Conventional wisdom is that airlines are in the hardware business. But look at this notice that appeared on the front page of JetBlue’s websire this afternoon:
Due to required system maintenance, we are currently unable to process reservations. Some flight delays may also be possible, please click here for a status on JetBlue flights. Next information update will be at 5:00 PM EDT.
It says some flight delays may also be possible. In other words, this is not hardware causing software problems, but rather software causing hardware problems.
Need more convincing? The article Delta’s Last Stand talks about technology at Delta Airlines:
Over the past five years, Delta spent $1.5 billion on a computer and communications infrastructure, called the Delta Nervous System, that cuts inefficiencies out of virtually every area of its operation — an investment that Delta chief information officer Curtis Robb notes Delta could not afford to make today. A study by Baseline finds Delta is realizing about $700 million this year in savings and is generating $150 million in new revenue from such things as maintenance, which previously hadn’t been a profit center.
In an industry where airports, airplanes and all the other hard items are basically interchangeable and generic, he with the best software wins.
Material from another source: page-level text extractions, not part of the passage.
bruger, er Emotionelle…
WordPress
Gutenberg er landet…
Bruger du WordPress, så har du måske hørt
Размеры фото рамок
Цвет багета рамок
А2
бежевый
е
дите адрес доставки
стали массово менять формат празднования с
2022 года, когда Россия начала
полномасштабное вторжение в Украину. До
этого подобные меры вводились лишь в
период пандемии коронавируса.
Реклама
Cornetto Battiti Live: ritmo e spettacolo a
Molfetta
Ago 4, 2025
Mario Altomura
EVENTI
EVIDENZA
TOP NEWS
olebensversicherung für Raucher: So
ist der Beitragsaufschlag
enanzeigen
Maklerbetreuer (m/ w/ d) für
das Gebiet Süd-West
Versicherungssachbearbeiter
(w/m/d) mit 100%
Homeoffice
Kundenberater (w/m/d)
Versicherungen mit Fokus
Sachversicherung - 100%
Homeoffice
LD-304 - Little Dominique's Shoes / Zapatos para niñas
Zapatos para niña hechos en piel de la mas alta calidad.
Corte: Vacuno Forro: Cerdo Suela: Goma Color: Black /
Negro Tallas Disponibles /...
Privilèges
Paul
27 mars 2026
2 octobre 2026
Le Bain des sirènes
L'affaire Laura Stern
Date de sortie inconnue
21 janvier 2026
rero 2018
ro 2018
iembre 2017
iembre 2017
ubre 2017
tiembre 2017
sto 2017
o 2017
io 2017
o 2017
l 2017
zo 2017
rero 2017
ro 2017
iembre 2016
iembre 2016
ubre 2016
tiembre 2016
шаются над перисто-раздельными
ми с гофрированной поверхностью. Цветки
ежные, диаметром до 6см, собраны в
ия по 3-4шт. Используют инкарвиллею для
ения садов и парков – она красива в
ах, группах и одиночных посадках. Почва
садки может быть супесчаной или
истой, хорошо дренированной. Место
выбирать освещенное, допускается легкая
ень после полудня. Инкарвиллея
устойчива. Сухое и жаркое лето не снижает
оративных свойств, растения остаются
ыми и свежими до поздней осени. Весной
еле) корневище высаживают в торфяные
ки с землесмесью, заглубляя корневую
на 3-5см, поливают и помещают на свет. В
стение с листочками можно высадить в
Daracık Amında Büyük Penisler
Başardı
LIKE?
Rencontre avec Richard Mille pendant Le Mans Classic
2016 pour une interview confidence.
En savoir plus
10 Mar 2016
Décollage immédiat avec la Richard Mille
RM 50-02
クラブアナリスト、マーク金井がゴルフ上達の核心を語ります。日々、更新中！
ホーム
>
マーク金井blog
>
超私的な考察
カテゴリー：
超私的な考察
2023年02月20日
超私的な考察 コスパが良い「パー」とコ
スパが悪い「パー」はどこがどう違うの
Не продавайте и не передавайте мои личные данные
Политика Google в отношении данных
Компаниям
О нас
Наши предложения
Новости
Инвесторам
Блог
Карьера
Here’s a local case in point.
When you want to find out the status of an Air Canada flight, you need to know the flight number. This is a hardware-centric view of the world: airplanes are hard goods; the flight number is their routing code.
On the WestJet and JetsGo websites, you just need to know where the flight started, and where it’s going to end. Simple. This is a software-centric view: airplanes are simply a platform on which people-moving software runs.
I would not be surprised if Delta’s software-centric worldview allows them to survive. And Air Canada’s obsession with hardware takes them down.